═════ Text block ═════

PROGRAM

Wednesday, May 23, 2012

7:00 a.m. - 8:00 a.m.

CONTINENTAL BREAKFAST

Sponsored by

8:00 a.m. – 8:15 a.m.

WELCOME

Mr. Steven Ritchey

Vice President for Intelligence

AFCEA International

 

Lt Gen Bruce Wright, USAF (Ret.)

Vice President, C4ISR

Lockheed Martin Corporation

Conference Co-Chair

Brig Gen Neal T. Robinson, USAF (Ret.)

Director, Business Development

Oracle Corporation (National Security Group)

Conference Co-Chair and Member of the AFCEA Intelligence Committee

8:15 a.m. – 9:00 a.m.

GLOBAL SITUATIONAL AWARENESS AND THE STATE OF USAF ISR

The Air Force continues to rapidly increase its ISR capability and capacity to support all military operations and provide global situational awareness.  The requirement to provide timely, fused, and actionable intelligence to the joint force from forward-deployed locations and distributed processing centers around the world will continue to stimulate the private sector to focus on new technologies and rapid, affordable, and fielded ISR capabilities.  The Air Force will be expected to fill this role across the spectrum of airspace environments from permissive to denied, and the range of operation types from humanitarian aid to irregular or conventional warfare and must make use of all available platforms.

 

Focus Questions

  • How will the Office of the Deputy Chief of Staff for Intelligence, Surveillance and Reconnaissance respond to the growing demands for global situational awareness and precise targeting information in the 21st century?
  • What are the Air Force, Joint, and National Intelligence Communities doing to prepare for the increasing Intelligence Mission Data (IMD) requirements supporting current and future Acquisition programs?

  • What are the top five ISR challenges to supporting decision-maker requirements at the strategic, operational, and tactical levels of operations?
  • What does the ISR community need most from the private sector across the air, space and cyber realms?

Speaker

Lt Gen Larry James, USAF

Deputy Chief of Staff for Intelligence, Surveillance and Reconnaissance

Headquarters USAF, Washington, DC

 

9:00 a.m. - 9:45 a.m.

═════ Collected material ═════

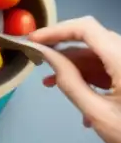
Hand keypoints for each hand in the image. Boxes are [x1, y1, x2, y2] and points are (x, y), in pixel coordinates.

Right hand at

═════

→ **Work instructions**
1. List every person named in the conference program, each with the rank or honorific given there.
2. Print the section of the conference program that begins with the words containing "Focus Questions" and ends with "and cyber realms?".
3. According to the conference program, during what hours is the continental breakfast held?

→ **List of answers**
1.
Mr. Steven Ritchey
Lt Gen Bruce Wright, USAF (Ret.)
Brig Gen Neal T. Robinson, USAF (Ret.)
Lt Gen Larry James, USAF

2.
Focus Questions

  • How will the Office of the Deputy Chief of Staff for Intelligence, Surveillance and Reconnaissance respond to the growing demands for global situational awareness and precise targeting information in the 21st century?
  • What are the Air Force, Joint, and National Intelligence Communities doing to prepare for the increasing Intelligence Mission Data (IMD) requirements supporting current and future Acquisition programs?

  • What are the top five ISR challenges to supporting decision-maker requirements at the strategic, operational, and tactical levels of operations?
  • What does the ISR community need most from the private sector across the air, space and cyber realms?

3. From 7:00 a.m. to 8:00 a.m.